MACHINE DATA DRIVES INNOVATION
The worlds of sensors, automation, machine learning, computing and communications are each changing rapidly, while at the same time converging into an entirely new era of digital innovation. As network, software and digital technologies continue to invade the physical world of sensors, machines and manufacturing, leadership in many industrial organizations is recognizing the significant value created from extracting and leveraging the machine data and usage information from their equipment, systems and organizations.
As organizations become more “digitally mature,” new manufacturing and process innovations will be self-organized by people and companies who are motivated to explore and develop innovative operating models. Collaborative innovation will extend beyond just ideas about producing products to the very manner in which business is conducted.
Industrial Digital Maturity
Source: Harbor Research, Inc.
Today, mission-critical industries including manufacturing, utilities, oil & gas and mining are all being disrupted by digital and IIoT technologies. Incumbents are quickly realizing that in order to address this wave of digital innovation, they will have to completely re-think how technology will impact their operations.
DISCOVERING DIGITAL INNOVATION OPPORTUNITIES
New digital and IIoT technologies are driving a multi-year wave of innovations based on the convergence of embedded software, machine intelligence and networked data collection and analytics. Inside such systems, reliable and blindingly fast microprocessors do what they are very good at doing (and what people are very bad at doing): digesting billions of data-points, talking to each other about the data, controlling each other based upon the state of the data. All in a matter of nanoseconds.
Human beings cannot do this, nor should they; this incessant stream of ongoing business information should be “invisible” to people. At the same time, all this invisible machine activity makes the state of (i.e., the information about) a business’s assets, costs, and liabilities vastly more visible to managers and to the decision-making process—when decision-makers need or want to know.
Industrial Digital Applications and Use Cases
Source: Harbor Research, Inc.
If you applied this vision in a practical way to business, it might simply be called “automation.” But we don’t mean the automation of just machines and equipment.

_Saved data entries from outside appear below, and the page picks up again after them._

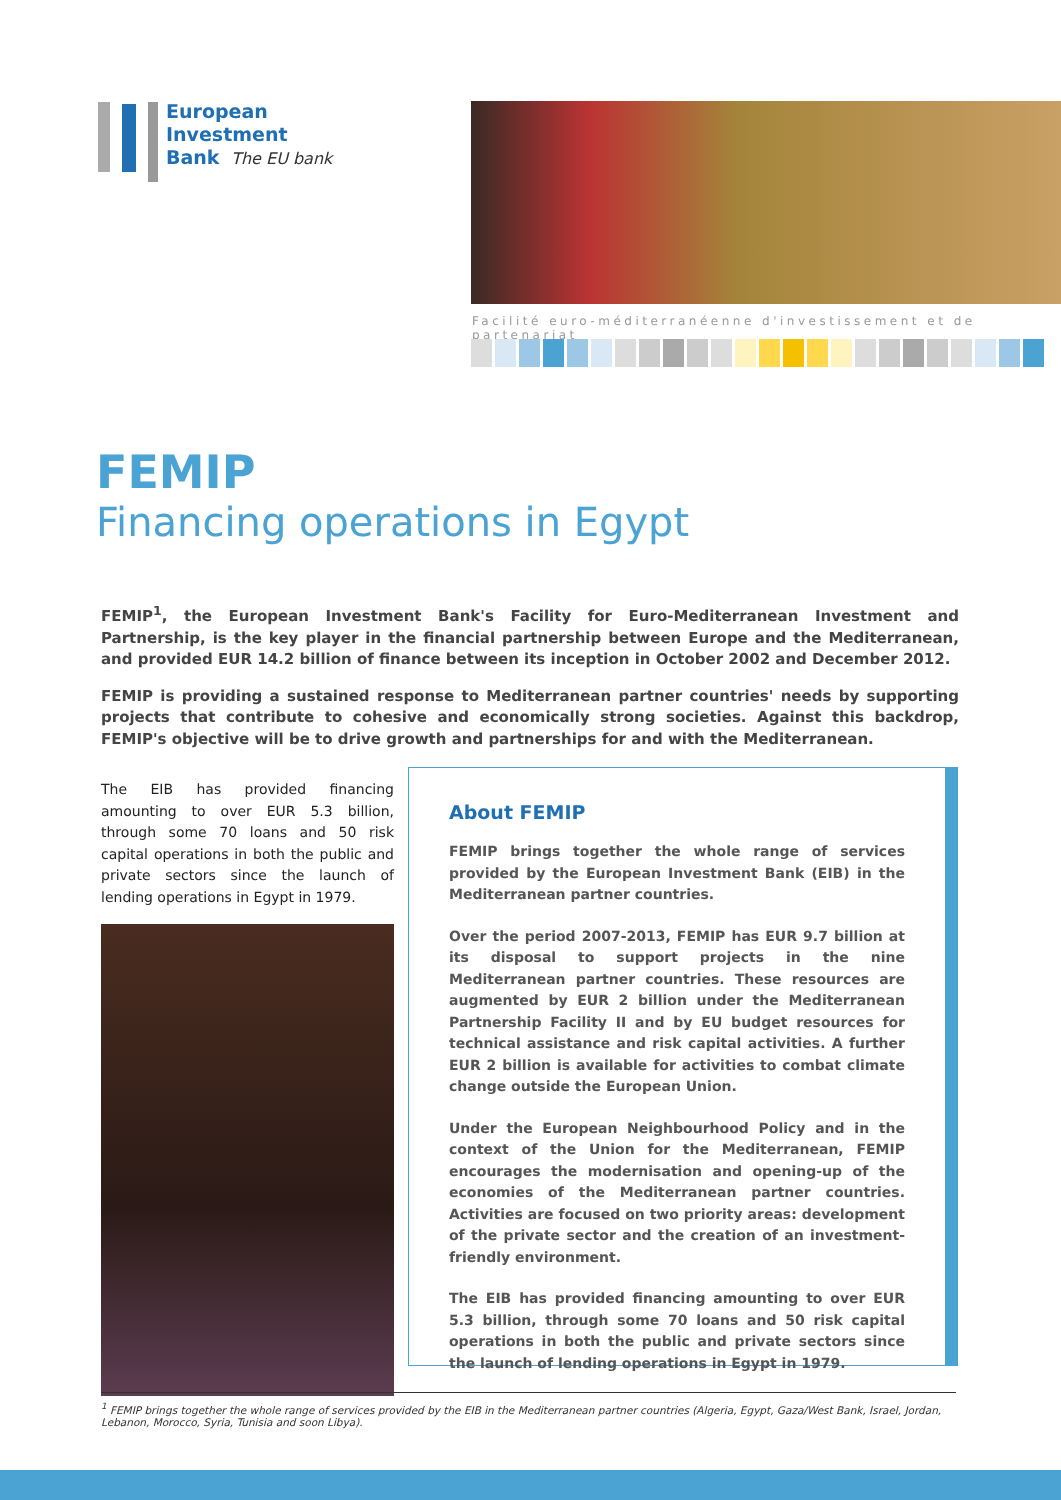European
Investment
Bank The EU bank
Facilité euro-méditerranéenne d'investissement et de partenariat
FEMIP
Financing operations in Egypt
FEMIP<sup>1</sup>, the European Investment Bank's Facility for Euro-Mediterranean Investment and Partnership, is the key player in the financial partnership between Europe and the Mediterranean, and provided EUR 14.2 billion of finance between its inception in October 2002 and December 2012.
FEMIP is providing a sustained response to Mediterranean partner countries' needs by supporting projects that contribute to cohesive and economically strong societies. Against this backdrop, FEMIP's objective will be to drive growth and partnerships for and with the Mediterranean.
The EIB has provided financing amounting to over EUR 5.3 billion, through some 70 loans and 50 risk capital operations in both the public and private sectors since the launch of lending operations in Egypt in 1979.
About FEMIP
FEMIP brings together the whole range of services provided by the European Investment Bank (EIB) in the Mediterranean partner countries.
Over the period 2007-2013, FEMIP has EUR 9.7 billion at its disposal to support projects in the nine Mediterranean partner countries. These resources are augmented by EUR 2 billion under the Mediterranean Partnership Facility II and by EU budget resources for technical assistance and risk capital activities. A further EUR 2 billion is available for activities to combat climate change outside the European Union.
Under the European Neighbourhood Policy and in the context of the Union for the Mediterranean, FEMIP encourages the modernisation and opening-up of the economies of the Mediterranean partner countries. Activities are focused on two priority areas: development of the private sector and the creation of an investment-friendly environment.
The EIB has provided financing amounting to over EUR 5.3 billion, through some 70 loans and 50 risk capital operations in both the public and private sectors since the launch of lending operations in Egypt in 1979.
<sup>1</sup> FEMIP brings together the whole range of services provided by the EIB in the Mediterranean partner countries (Algeria, Egypt, Gaza/West Bank, Israel, Jordan, Lebanon, Morocco, Syria, Tunisia and soon Libya).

We have that today. Instead, such systems will open an entirely new portfolio of “killer apps” that will transform the way business is done across the industrial landscape, and profoundly improve customer satisfaction, operating costs, flexibility and more.
UNDERSTANDING INDUSTRIAL DIGITAL APPLICATIONS & USE CASES
Digital innovation is not just about the dichotomy between people communicating with people or machines communicating with machines. It also includes people communicating with machines (e.g., a networked robot) and machines communicating with people (e.g., automated work instructions). Digital and IIoT innovations’ most profound potential lies in their ability to connect diverse smart sensors, machines and equipment into more intelligent, aware and adaptive systems that will enable a whole new generation of manufacturing capabilities.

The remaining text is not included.